BRI Dukung Sukses UMKM Banjar: Cerita Hebat di Balik Semprong Isi Cemilan Premium dan Kopi Datoe

Dengan kepintaran dan semangat pantang menyerah, Saduddin coba menciptakan inovasi baru: Kue Semprong Isi Lumer pada tahun 2019. Terbukti, tak perlu menunggu lama, camilan produk hasil inovasinya ternyata langsung diterima pasar.

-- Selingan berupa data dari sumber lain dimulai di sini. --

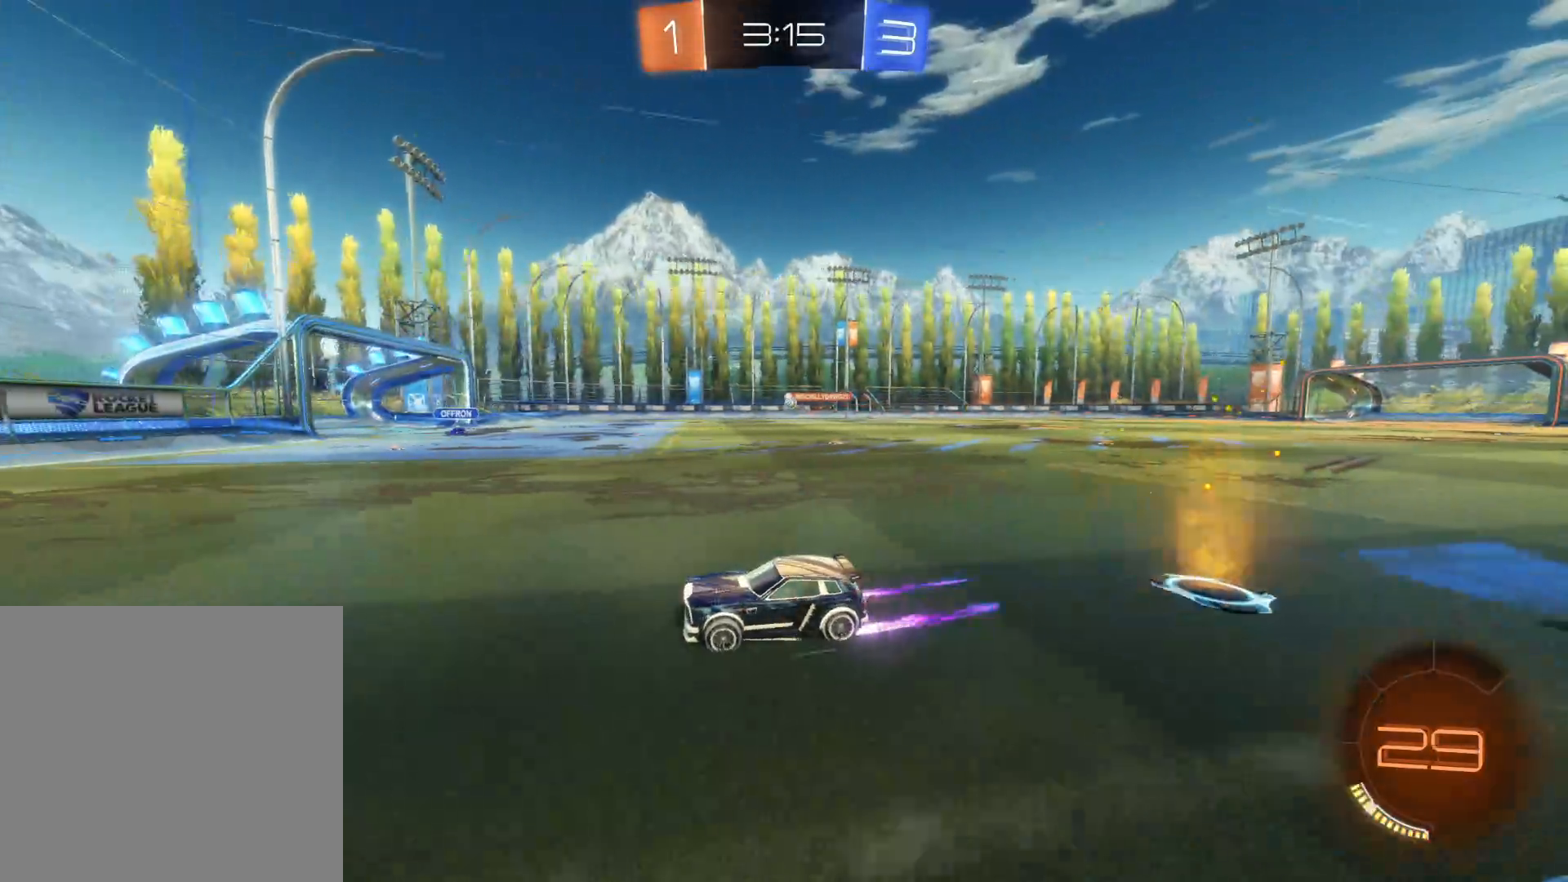
{"buttons": ["L1", "R2"], "left_stick": "right", "right_stick": "center", "events": [[16, "left_stick", "center"], [166, "left_stick", "right"], [450, "L1", "down"]]}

Menurut Saduddin, keberhasilannya itu tak lepas dari dukungan penuh dari DKUMPP Kabupaten Banjar, Bank Indonesia, dan binaan Rumah BUMN Banjar melalui BRI.

BACA JUGA:
Bersinergi dengan BI, Pemprov Kalsel Dorong Pelaku UMKM Naik Kelas

“Dukungan dari pemerintah daerah, termasuk Bank RI, memberikan kami pelatihan, pendampingan, dan pembinaan yang sangat mendukung perkembangan usaha. Produk kami bahkan mejeng di Rumah BUMN Banjar hingga 40-50 pieces perbulan,” tutur Saduddin dengan antusias, Senin (4/12/2023).

Inovasi produk Kopi Datoe produk UMKM Kabupaten Banjar yang kini makin luas pemasarannya. (Dok. M Fuad)

Bisnis kue semprong Saduddin makin berkembang setelah dirinya mendapat bantuan permodalan lewat peminjaman KUR BRI tahun 2021. Omset usahanya yang awalnya fluktuatif, kini stabil di angka Rp 5 juta per bulan.

Kini, kue Semprong Isi Cemilan Premium tidak hanya dikenal di kalangan reseller, tetapi juga telah melangkah ke retail modern seperti Alfamart dan Indomaret.

“Kendala utama saat ini adalah menjaga kualitas produk agar tetap unggul di tengah persaingan sengit. Namun, kami yakin bahwa branding dan kepercayaan konsumen dapat terus ditingkatkan,” tutur Saduddin.

Kondisi yang nyaris sama juga dialami Muhammad Fuad, sang pemilik Kopi Datoe, yang memulai perjalanannya dari hobi sebagai pecinta kopi.